[Data listing Boundary: Start]
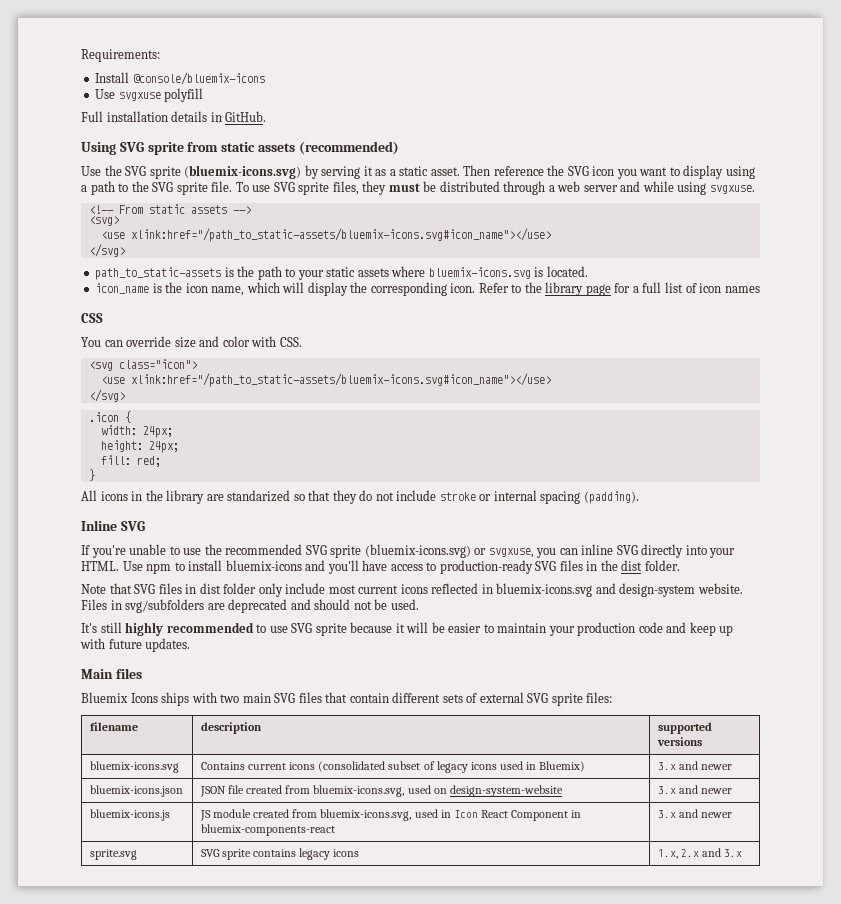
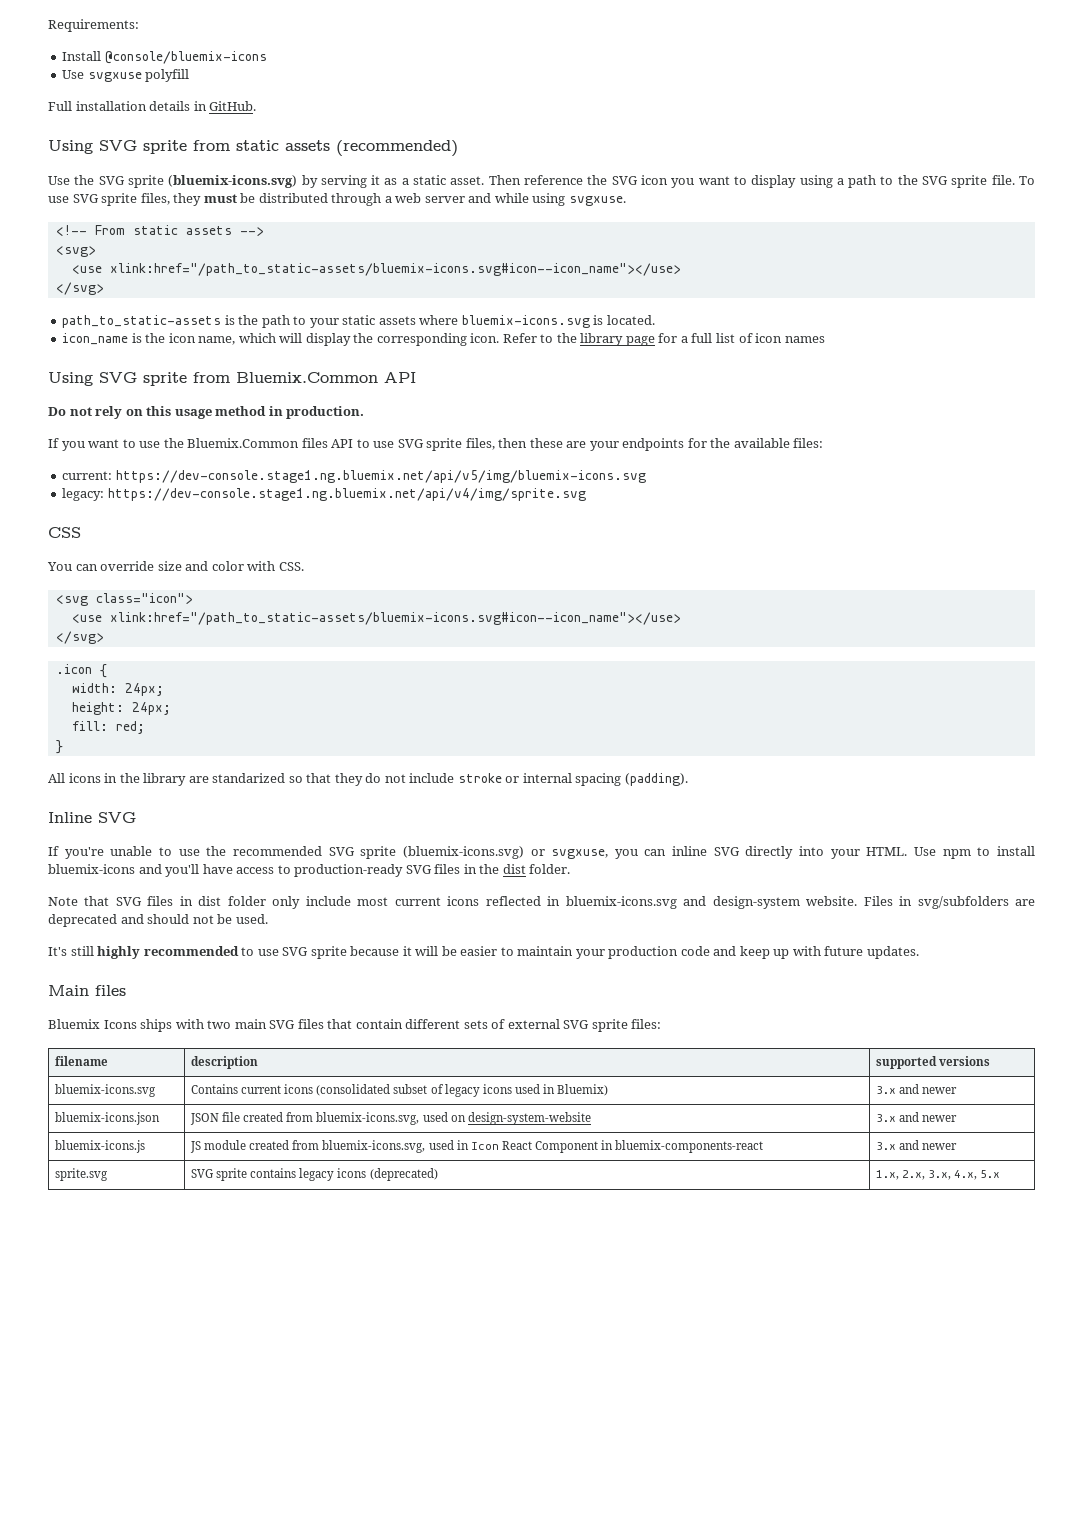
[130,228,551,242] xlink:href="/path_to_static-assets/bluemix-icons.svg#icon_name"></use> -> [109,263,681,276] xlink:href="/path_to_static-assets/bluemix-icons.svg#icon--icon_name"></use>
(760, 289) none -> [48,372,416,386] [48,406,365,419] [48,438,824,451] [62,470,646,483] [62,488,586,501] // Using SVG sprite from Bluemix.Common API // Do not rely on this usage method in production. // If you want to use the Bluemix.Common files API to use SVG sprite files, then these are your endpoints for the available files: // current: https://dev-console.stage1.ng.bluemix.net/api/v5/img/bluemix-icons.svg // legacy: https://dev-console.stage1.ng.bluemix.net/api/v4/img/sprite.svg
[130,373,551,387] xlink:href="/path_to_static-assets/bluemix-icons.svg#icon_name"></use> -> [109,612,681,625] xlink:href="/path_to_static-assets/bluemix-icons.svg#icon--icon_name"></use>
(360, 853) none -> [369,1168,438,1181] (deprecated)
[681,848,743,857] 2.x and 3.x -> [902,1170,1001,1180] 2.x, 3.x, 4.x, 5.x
[Data listing Boundary: End]
[Data listing Boundary: Start]
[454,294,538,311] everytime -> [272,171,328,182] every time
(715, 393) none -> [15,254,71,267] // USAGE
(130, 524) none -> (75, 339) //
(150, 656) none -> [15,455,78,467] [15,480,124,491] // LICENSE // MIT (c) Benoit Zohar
[Data listing Boundary: End]
_Brief_: Lines to set down from above: the line with "(130, 524) none -> (75, 339) //", the line with "(150, 656) none", and every line between, each exactly as written.

_Solution for this task_:
(130, 524) none -> (75, 339) //
(150, 656) none -> [15,455,78,467] [15,480,124,491] // LICENSE // MIT (c) Benoit Zohar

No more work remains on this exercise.